For students at designated institutions however, the deduction may be as much as $15,000 more than their earned income.
Medical expenses
An individual may claim eligible medical expenses paid, whether incurred in Canada or elsewhere, in any 12-month period. Special rules apply to attendant care expenses, whether the care was received at-home or in an establishment. Eligible amounts can be claimed as a medical expense, or as a disability support deduction.
This is a non-refundable tax credit, equal to expenses that exceed the lesser of:
- $1,926, or
- 3% of the disabled individual’s net income.
This number ranges between $1,620 and $1,936 in different provincial formulas.
As indicated above, it is not possible to claim both the supports deduction and the medical expense credit for the same cost. Accordingly, a test calculation should be run to determine which of the two yields the best net tax result.
Refundable medical expense supplement
This is a refundable credit designed to assist people with very low incomes who claim either the disability supports deduction or the medical expense credit.

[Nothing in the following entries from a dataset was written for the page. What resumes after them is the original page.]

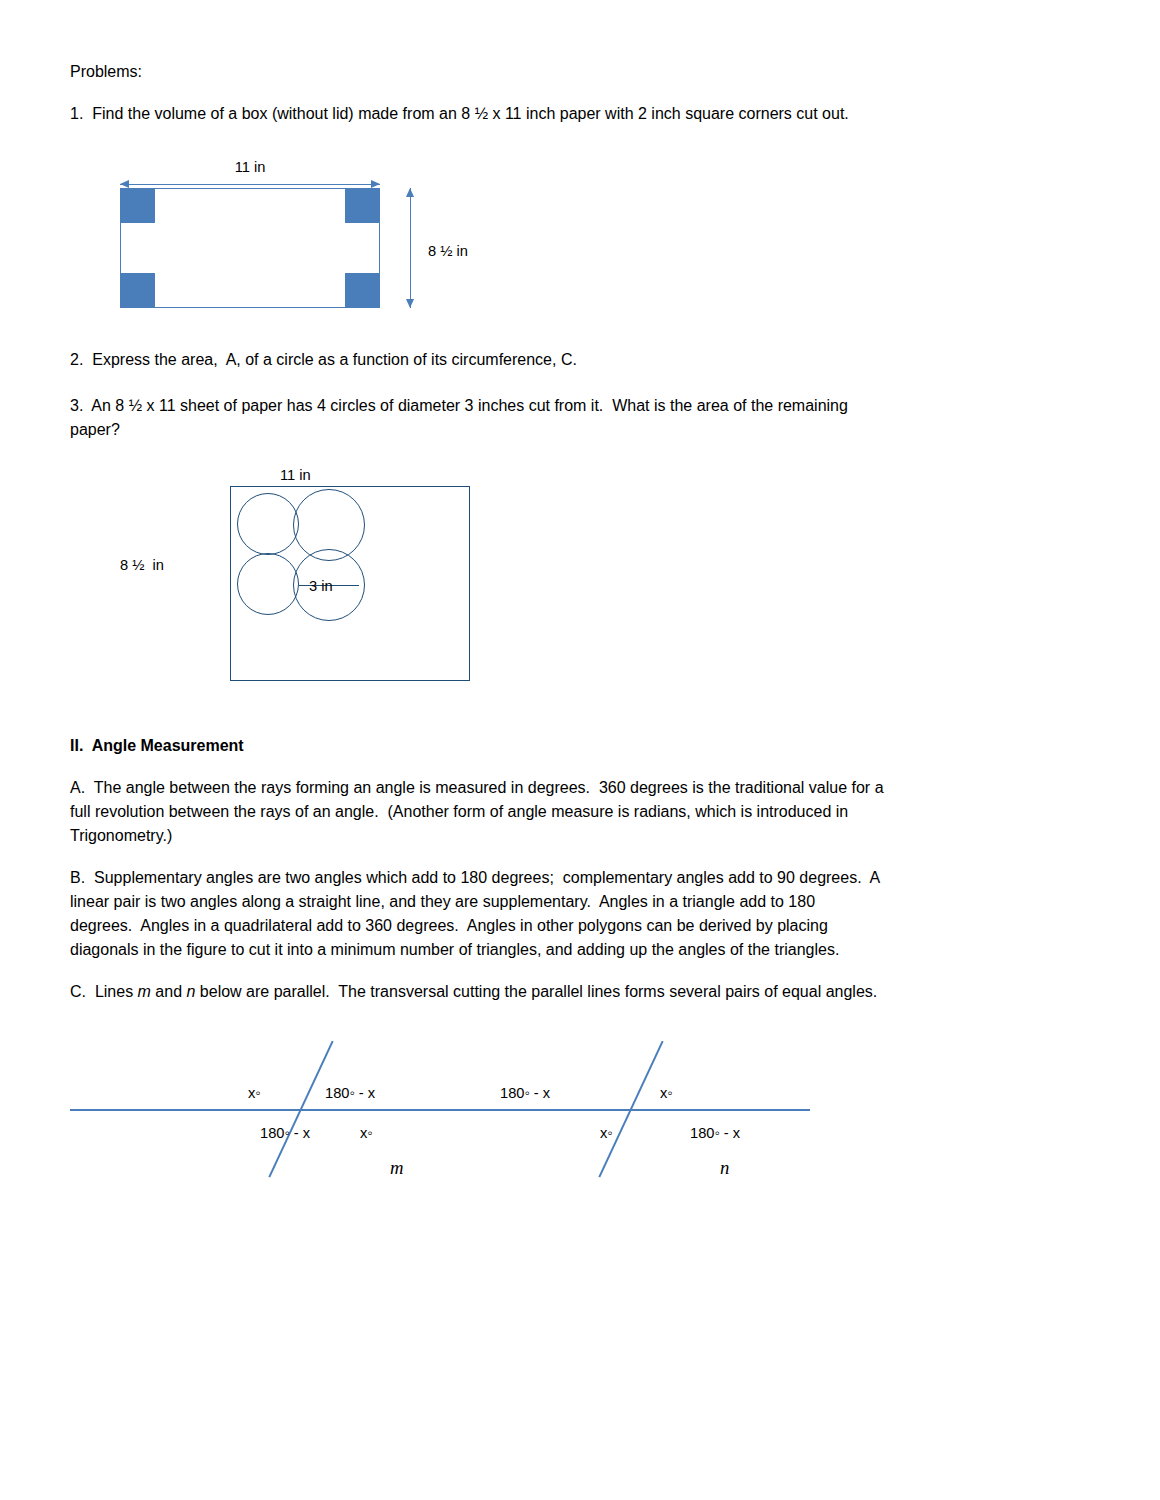Problems:
1. Find the volume of a box (without lid) made from an 8 ½ x 11 inch paper with 2 inch square corners cut out.
11 in
8 ½ in
2. Express the area, A, of a circle as a function of its circumference, C.
3. An 8 ½ x 11 sheet of paper has 4 circles of diameter 3 inches cut from it. What is the area of the remaining paper?
11 in
8 ½ in
3 in
II. Angle Measurement
A. The angle between the rays forming an angle is measured in degrees. 360 degrees is the traditional value for a full revolution between the rays of an angle. (Another form of angle measure is radians, which is introduced in Trigonometry.)
B. Supplementary angles are two angles which add to 180 degrees; complementary angles add to 90 degrees. A linear pair is two angles along a straight line, and they are supplementary. Angles in a triangle add to 180 degrees. Angles in a quadrilateral add to 360 degrees. Angles in other polygons can be derived by placing diagonals in the figure to cut it into a minimum number of triangles, and adding up the angles of the triangles.
C. Lines m and n below are parallel. The transversal cutting the parallel lines forms several pairs of equal angles.
x◦ 180◦ - x 180◦ - x x◦ 180◦ - x x◦ x◦ 180◦ - x m n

Subject to a clawback where family net income exceeds $22,627, this federal credit can be worth as much as $1,022.
Income tax relief for dependants
Caregiver amount
This non-refundable credit is designed for individuals providing in-home care to an immediate family member or certain close relatives. If this credit is claimed by anyone, the infirm dependant 18 or older credit (which is of equal value) may not be claimed. Furthermore, this credit is reduced when the eligible dependant credit is claimed for the same live-in person. The federal credit is worth $623; provincial credits range from $225 to $442.
Child care expenses
The calculation of this credit can be complicated, even without disability issues to consider. For present purposes, be aware that there are provisions to guard against double counting where concurrent claims are made for the disability amount or the medical expense credit.
Children’s fitness tax credit
This is a new non-refundable federal credit, introduced in 2007. Children eligible for the disability amount, this credit may be doubled to be worth as much as $150. The basic fitness tax credit – 15% of $500 spent on eligible expenses – is generally worth $75 to families. For disabled children, the eligible amount parents can claim is doubled to $1,000, making the credit worth $150.
Transferred amounts
An individual may be able to claim certain amounts, notably the disability amount and the medical expense credit, transferred from a spouse, common-law partner or dependant.
GST/HST relief
Many goods and services used by persons with disabilities are not subject to goods and services tax/harmonized sales tax, whether by exemption or rebate. These include:
- Most health care services;
- Personal care and supervision programs while a primary caregiver is working;
- Prepared meal delivery programs;
- Public sector recreational programs designed for persons with disabilities;
- Medical devices and supplies.
Coordinate your private planning options
In order to optimize access and use of government financial and tax supports, individuals and families must conscientiously manage their income and assets. Many times this includes family estate planning, up-to-date wills, beneficiary designations, powers of attorney and the use of different trust structures.
What will be most interesting in the coming years will be to see how these planning activities are affected by the availability of the new registered disability savings plan.